ともにクラブでの状況は一向に改善しない。

 4月9日のセリエA31節で、ミランの本田圭佑とインテルの長友佑都は、いずれも登録メンバーに入ったものの出番なしに終わった。3月の代表ウィーク明け後、ともに2試合連続で90分間をパンキナーロ(イタリア語で「ベンチ要員」の意味)として過ごしたのだ。
 
 ホームにパレルモを迎えたミランは、本田から右ウイングの定位置を奪ったスソが、怪我からの復帰戦ながらいきなり1得点・1アシストの大活躍。前半だけで3ゴールを奪う有利な展開に持ち込んだ。
 
 後半は主力を休ませて出場機会の少ない選手にチャンスを与えたが、ヴィンチェンツォ・モンテッラ監督から声がかかったのはマヌエル・ロカテッリ、ルカ・アントネッリ、ジャンルカ・ラパドゥーラの3人。

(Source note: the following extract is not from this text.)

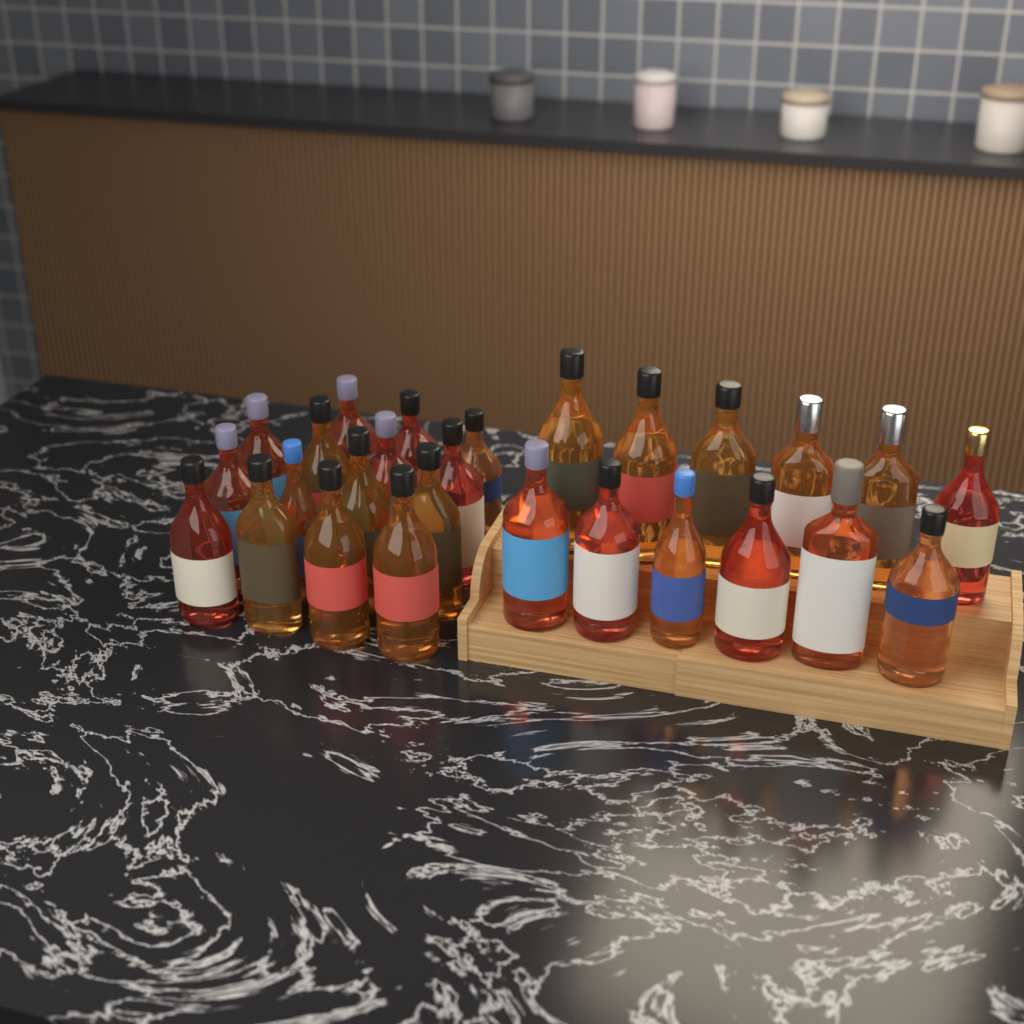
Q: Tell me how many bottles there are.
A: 27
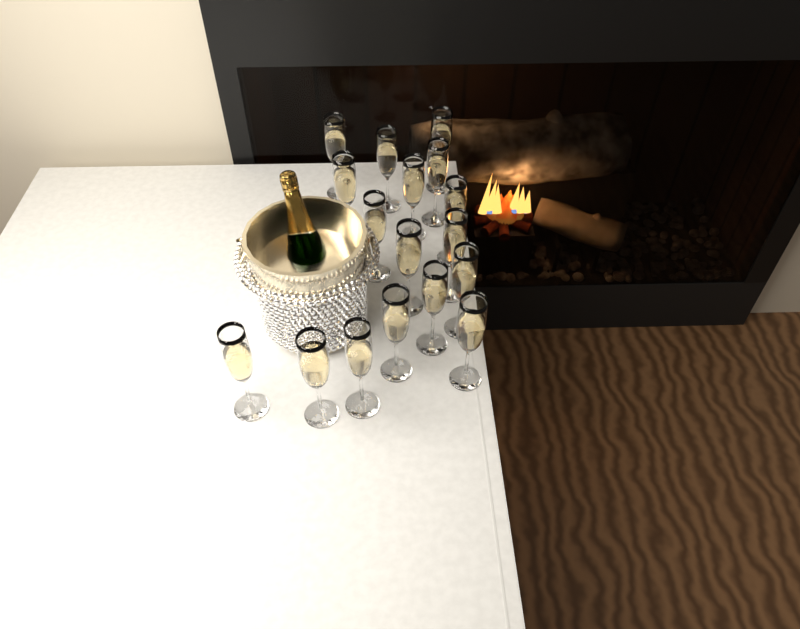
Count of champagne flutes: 17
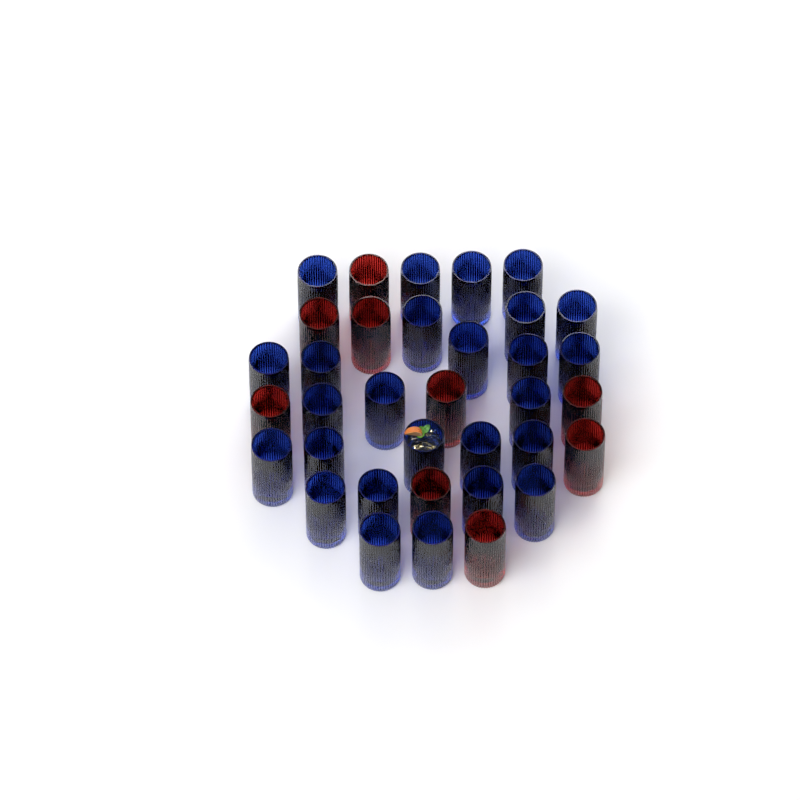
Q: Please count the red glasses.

本田はアップすら命じられなかった。
 
  ミランはパレルモを4-0で撃破したが、本田はこれで故障欠場した28節を含めてセリエA15試合連続の出番なし。3月28日のタイ戦後には、「今の日本代表の戦い方が良いとは思っていない。ただ、話すタイミングを考えたい。もう少し僕の状況が好転してから、そういうことは話したほうがいいのかなと」と話していたが、ミランで置かれた立場はまったく変わっていない。
 
 一方、18位でほぼ降格が確定しているクロトーネの敵地に乗り込んだインテルは、前半だけでディエゴ・フォルチネッリに2ゴールを奪われる苦しい展開を強いられる。
 
 ステーファノ・ピオーリ監督は後半頭から長友から左SBのレギュラーを奪ったクリスティアン・アンサルディ、CBジェイソン・ムリーニョを下げたが、代わって入ったのはロドリゴ・パラシオとエデルの両FW。1点を返して迎えた81分にはジョフレー・コンドグビアに交代を命じたが、ピッチに立ったのはジョアン・マリオだった。
 
 インテルがクロトーネにそのまま1-2で敗れたこの一戦で、長友の出番なし記録は4試合まで伸びた(スタメン落ちは9試合連続)。タイ戦後には「またクラブで熾烈な争いが待っています。頑張って勝ち抜きます」と意気込んでいたが、今のところ結果が付いてこない。
 
 今年6月30日で契約切れの本田はそのままミラン退団が既定路線で、2019年6月まで契約を残す長友も今夏の放出要員に挙がっていると現地では報じられている。4月15日の32節にはミランとインテルがミラノ・ダービーを戦うが、ここでも日本人の2人がピッチに立つ可能性は極めて低い……。